Mesas llenas de folletos.
Nombres de grados.
Notas de corte.
Preguntas que pesan más de lo que parece.
He visto a alumnos y alumnas mirar su futuro como quien mira un mapa nuevo.
Con ilusión.
Con miedo.
Con esa mezcla rara de “quiero elegir bien” y “no tengo ni idea”.
Y entre charla y charla, hay una frase que repito mucho en clase.
Que elegir no es tenerlo todo claro.
Que decidir no garantiza acierto.
Que nadie empieza sabiendo cómo va a acabar.

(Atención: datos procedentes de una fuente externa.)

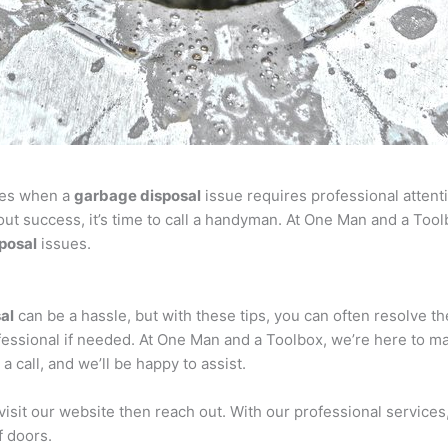
mes when a
garbage disposal
issue requires professional attentio
out success, it’s time to call a handyman. At One Man and a Too
posal
issues.
al
can be a hassle, but with these tips, you can often resolve 
professional if needed. At One Man and a Toolbox, we’re here to 
a call, and we’ll be happy to assist.
 visit our website then reach out. With our professional servic
f doors.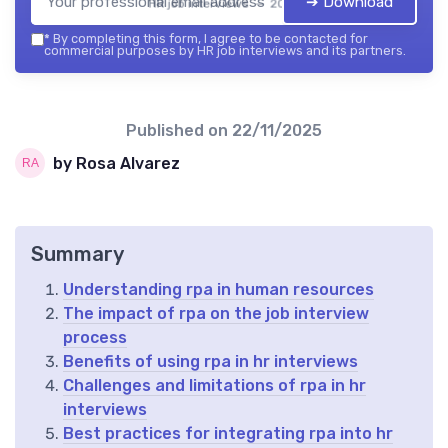
➔ Download
HR job interviews — 2026
*
By completing this form, I agree to be contacted for
commercial purposes by HR job interviews and its partners.
Published on
22/11/2025
by Rosa Alvarez
Summary
Understanding rpa in human resources
The impact of rpa on the job interview
process
Benefits of using rpa in hr interviews
Challenges and limitations of rpa in hr
interviews
Best practices for integrating rpa into hr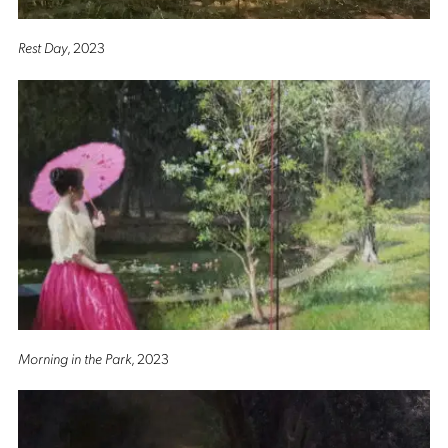
Rest Day
, 2023
Morning in the Park
, 2023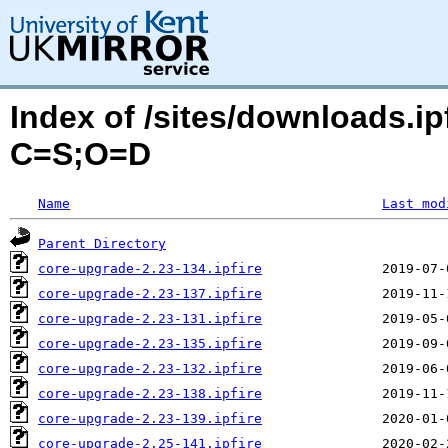
Index of /sites/downloads.ip
C=S;O=D
Name
Last mod
Parent Directory
core-upgrade-2.23-134.ipfire
core-upgrade-2.23-137.ipfire
core-upgrade-2.23-131.ipfire
core-upgrade-2.23-135.ipfire
core-upgrade-2.23-132.ipfire
core-upgrade-2.23-138.ipfire
core-upgrade-2.23-139.ipfire
core-upgrade-2.25-141.ipfire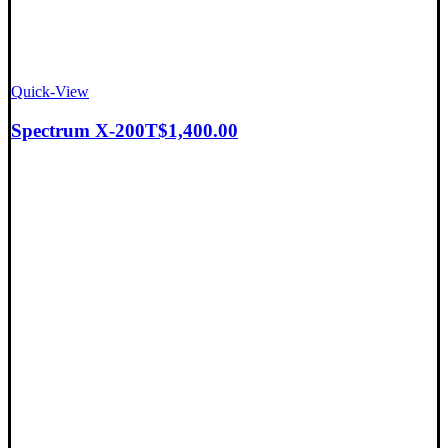
Quick-View
Spectrum X-200T
$
1,400.00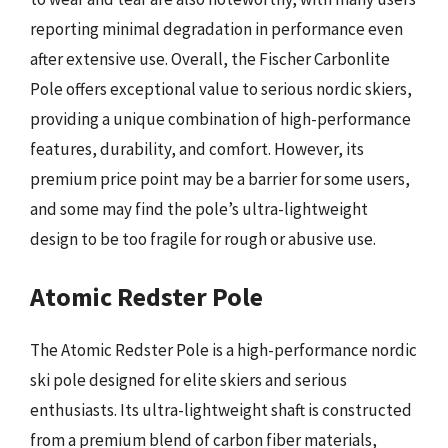
reporting minimal degradation in performance even
after extensive use. Overall, the Fischer Carbonlite
Pole offers exceptional value to serious nordic skiers,
providing a unique combination of high-performance
features, durability, and comfort. However, its
premium price point may be a barrier for some users,
and some may find the pole’s ultra-lightweight
design to be too fragile for rough or abusive use.
Atomic Redster Pole
The Atomic Redster Pole is a high-performance nordic
ski pole designed for elite skiers and serious
enthusiasts. Its ultra-lightweight shaft is constructed
from a premium blend of carbon fiber materials,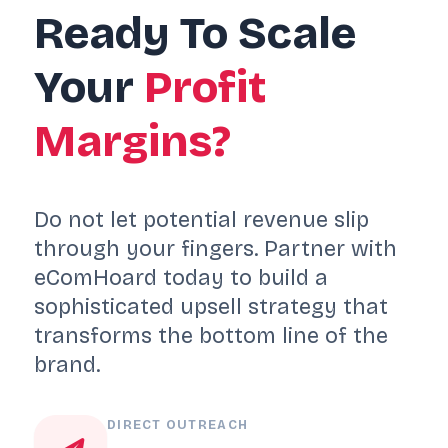
Ready To Scale
Your
Profit
Margins?
Do not let potential revenue slip
through your fingers. Partner with
eComHoard today to build a
sophisticated upsell strategy that
transforms the bottom line of the
brand.
DIRECT OUTREACH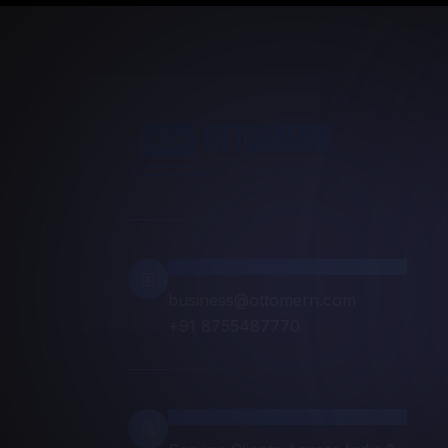
Contact Info
business@ottomern.com
+91 8755487770
Location
Serving Clients Across India &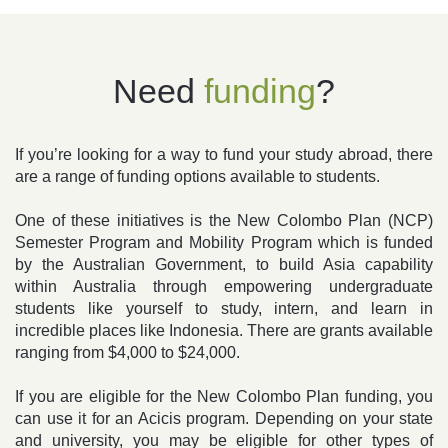
Need
funding
?
If you’re looking for a way to fund your study abroad, there
are a range of funding options available to students.
One of these initiatives is the New Colombo Plan (NCP)
Semester Program and Mobility Program which is funded
by the Australian Government, to build Asia capability
within Australia through empowering undergraduate
students like yourself to study, intern, and learn in
incredible places like Indonesia. There are grants available
ranging from $4,000 to $24,000.
If you are eligible for the New Colombo Plan funding, you
can use it for an Acicis program. Depending on your state
and university, you may be eligible for other types of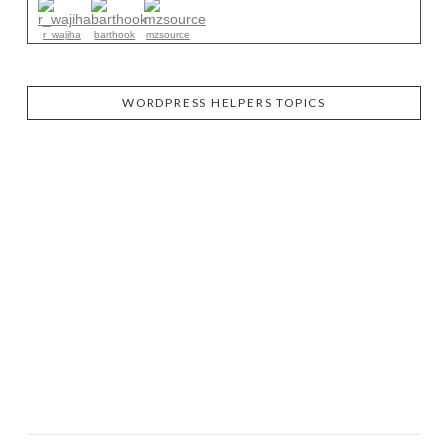
r_wajiha
barthook
mzsource
WORDPRESS HELPERS TOPICS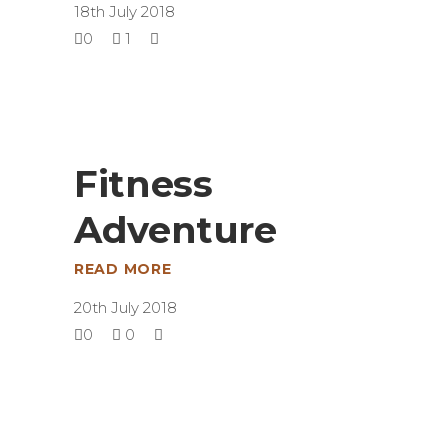
18th July 2018
0
1
Fitness
Adventure
READ MORE
20th July 2018
0
0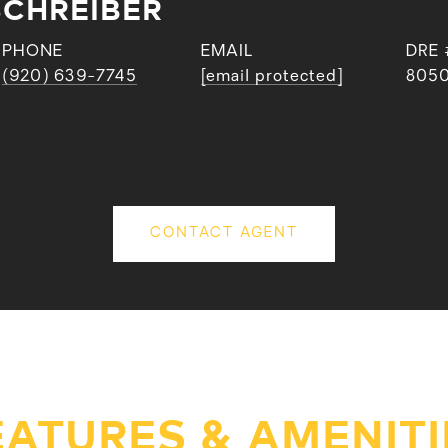
SCHREIBER
PHONE
EMAIL
DRE 
(920) 639-7745
[email protected]
805
CONTACT AGENT
EATURES & AMENITI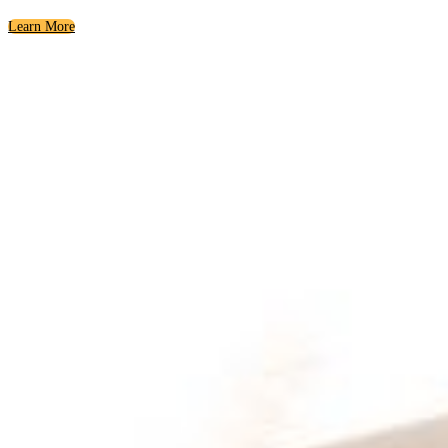
Learn More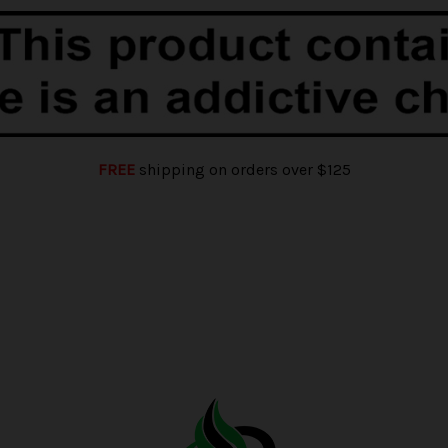
FREE
shipping on orders over $125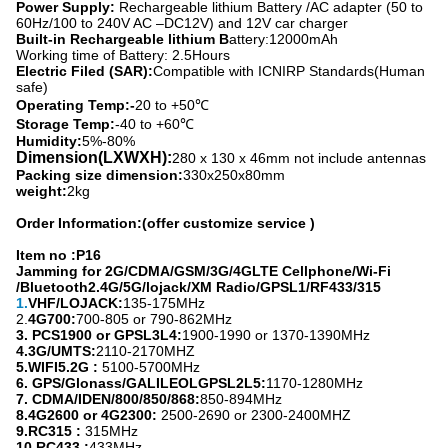
Power Supply:
Rechargeable lithium Battery /AC adapter (50 to
60Hz/100 to 240V AC –DC12V) and 12V car charger
Built-in Rechargeable lithium B
attery:12000mAh
Working time of Battery: 2.5Hours
Electric Filed (SAR):
Compatible with ICNIRP Standards(Human
safe)
Operating Temp:-
20 to +50℃
Storage Temp:
-40 to +60℃
Humidity:
5%-80%
Dimension(LXWXH):
280 x 130 x 46mm not include antennas
Packing size dimension:
330x250x80mm
weight:
2kg
Order Information:(offer customize service )
Item no :P16
Jamming for 2G/CDMA/GSM/3G/4GLTE Cellphone/Wi-Fi
/Bluetooth2.4G/5G/lojack/XM Radio/GPSL1/RF433/315
1.
VHF/LOJACK
:
135-175MHz
2.
4G700
:
700-805 or 790-862MHz
3. PCS1900 or GPSL3L4
:
1900-1990 or 1370-1390MHz
4.
3G/UMTS:
2110-2170MHZ
5.
WIFI5.2G :
5100-5700MHz
6
. GPS/Glonass/GALILEOLGPSL2L5:
1170-1280MHz
7
. CDMA/IDEN/800/850/868:
850-894MHz
8.
4G2600 or 4G2300:
2500-2690 or 2300-2400MHZ
9.
RC315 :
315MHz
10.
RC433 :
433MHz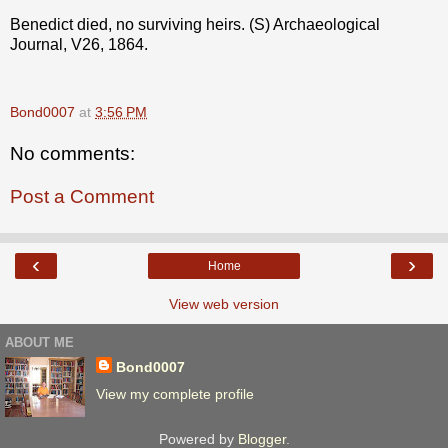
Benedict died, no surviving heirs. (S) Archaeological
Journal, V26, 1864.
Bond0007
at
3:56 PM
No comments:
Post a Comment
‹
›
Home
View web version
ABOUT ME
Bond0007
View my complete profile
Powered by
Blogger
.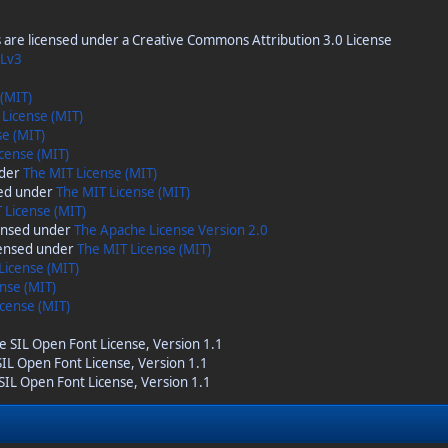
are licensed under a Creative Commons Attribution 3.0 License
Lv3
 (MIT)
 License (MIT)
se (MIT)
cense (MIT)
nder
The MIT License (MIT)
sed under
The MIT License (MIT)
 License (MIT)
censed under
The Apache License Version 2.0
censed under
The MIT License (MIT)
License (MIT)
nse (MIT)
cense (MIT)
he SIL Open Font License, Version 1.1
 SIL Open Font License, Version 1.1
 SIL Open Font License, Version 1.1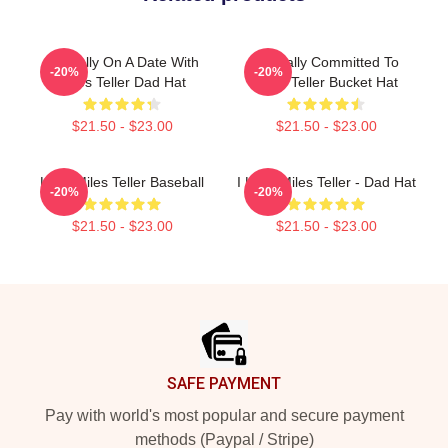
Mentally On A Date With
Mentally Committed To
-20%
-20%
Miles Teller Dad Hat
Miles Teller Bucket Hat
$21.50 - $23.00
$21.50 - $23.00
Love Miles Teller Baseball
I Love Miles Teller - Dad Hat
-20%
-20%
$21.50 - $23.00
$21.50 - $23.00
Footer
SAFE PAYMENT
Pay with world's most popular and secure payment
methods (Paypal / Stripe)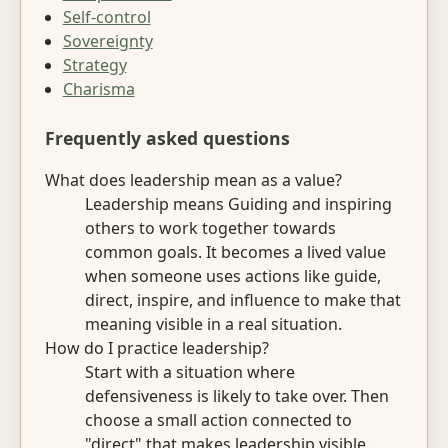
Self-control
Sovereignty
Strategy
Charisma
Frequently asked questions
What does leadership mean as a value?
Leadership means Guiding and inspiring
others to work together towards
common goals. It becomes a lived value
when someone uses actions like guide,
direct, inspire, and influence to make that
meaning visible in a real situation.
How do I practice leadership?
Start with a situation where
defensiveness is likely to take over. Then
choose a small action connected to
"direct" that makes leadership visible.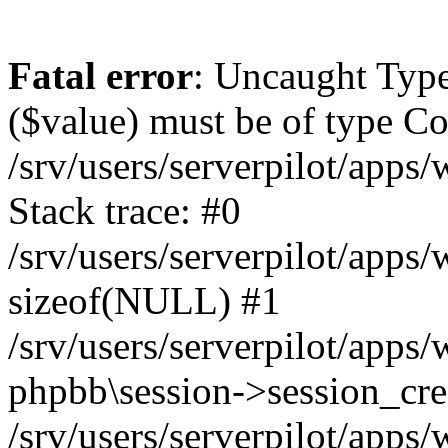
Fatal error
: Uncaught Type
($value) must be of type Cou
/srv/users/serverpilot/apps
Stack trace: #0
/srv/users/serverpilot/apps
sizeof(NULL) #1
/srv/users/serverpilot/apps
phpbb\session->session_cre
/srv/users/serverpilot/apps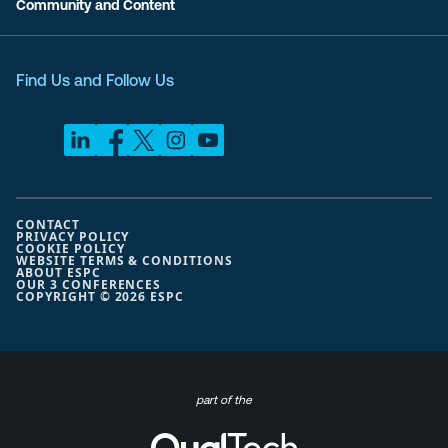
Community and Content
Find Us and Follow Us
CONTACT
PRIVACY POLICY
COOKIE POLICY
WEBSITE TERMS & CONDITIONS
ABOUT ESPC
OUR 3 CONFERENCES
COPYRIGHT © 2026 ESPC
part of the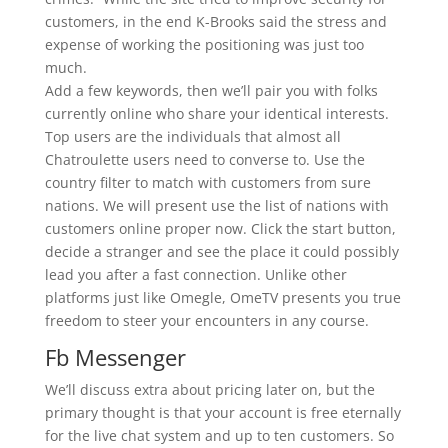
customers, in the end K-Brooks said the stress and
expense of working the positioning was just too
much.
Add a few keywords, then we’ll pair you with folks
currently online who share your identical interests.
Top users are the individuals that almost all
Chatroulette users need to converse to. Use the
country filter to match with customers from sure
nations. We will present use the list of nations with
customers online proper now. Click the start button,
decide a stranger and see the place it could possibly
lead you after a fast connection. Unlike other
platforms just like Omegle, OmeTV presents you true
freedom to steer your encounters in any course.
Fb Messenger
We’ll discuss extra about pricing later on, but the
primary thought is that your account is free eternally
for the live chat system and up to ten customers. So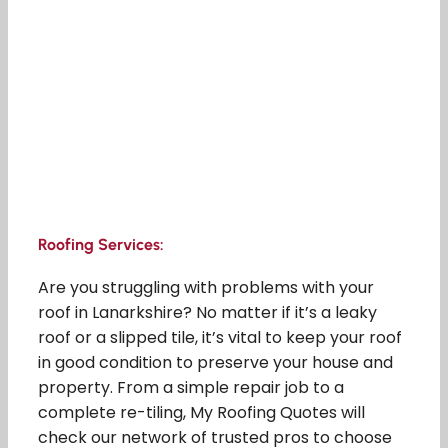
Roofing Services:
Are you struggling with problems with your
roof in Lanarkshire? No matter if it’s a leaky
roof or a slipped tile, it’s vital to keep your roof
in good condition to preserve your house and
property. From a simple repair job to a
complete re-tiling, My Roofing Quotes will
check our network of trusted pros to choose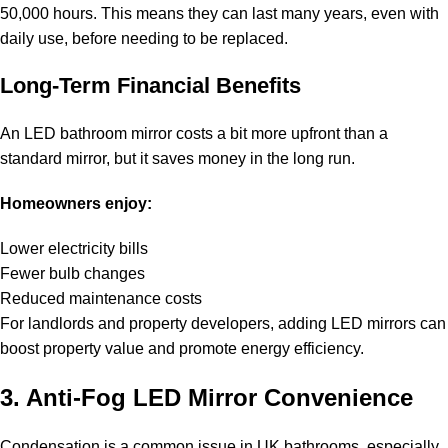
50,000 hours. This means they can last many years, even with
daily use, before needing to be replaced.
Long-Term Financial Benefits
An LED bathroom mirror costs a bit more upfront than a
standard mirror, but it saves money in the long run.
Homeowners enjoy:
Lower electricity bills
Fewer bulb changes
Reduced maintenance costs
For landlords and property developers, adding LED mirrors can
boost property value and promote energy efficiency.
3. Anti-Fog LED Mirror Convenience
Condensation is a common issue in UK bathrooms, especially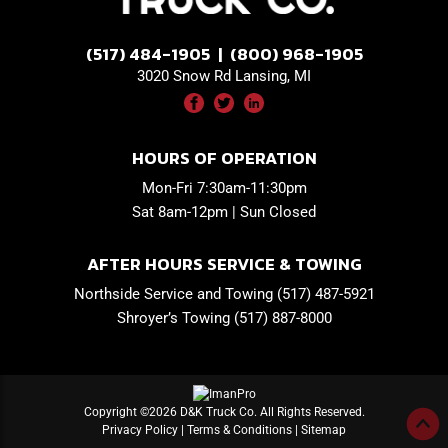
(517) 484-1905 | (800) 968-1905
3020 Snow Rd Lansing, MI
HOURS OF OPERATION
Mon-Fri 7:30am-11:30pm
Sat 8am-12pm | Sun Closed
AFTER HOURS SERVICE & TOWING
Northside Service and Towing (517) 487-5921
Shroyer’s Towing (517) 887-8000
Copyright ©2026 D&K Truck Co. All Rights Reserved.
Privacy Policy
|
Terms & Conditions
|
Sitemap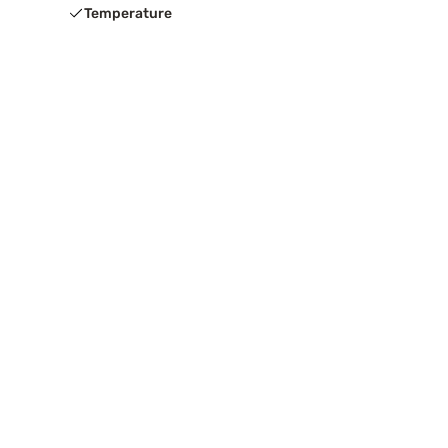
Temperature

Les digo que saltar sin red también es elegirte.
Que habrá dudas.
Que habrá tropiezos.
Que no todo saldrá como habían imaginado.
Pero que caerse no es fallar.
Caerse es parte del camino.
En el aula aprendemos contenidos, sí.
Pero también aprendemos a sostener la incertidumbre.
A convivir con el error.
A levantarnos después de una mala nota, una decisión que pesa o una puerta que no se abre.
Por eso, cuando hablamos de futuro, intento que entiendan algo importante:
no elegir por miedo también es una elección.
Y equivocarse no borra todo lo anterior.
Saltar sin red es elegirte.
Caerte.
Y volver a levantarte.
Eso también se aprende.
Nos vemos en el próximo aprendizaje.
Una profesora en prácticas. Con canas, con ganas y con clase.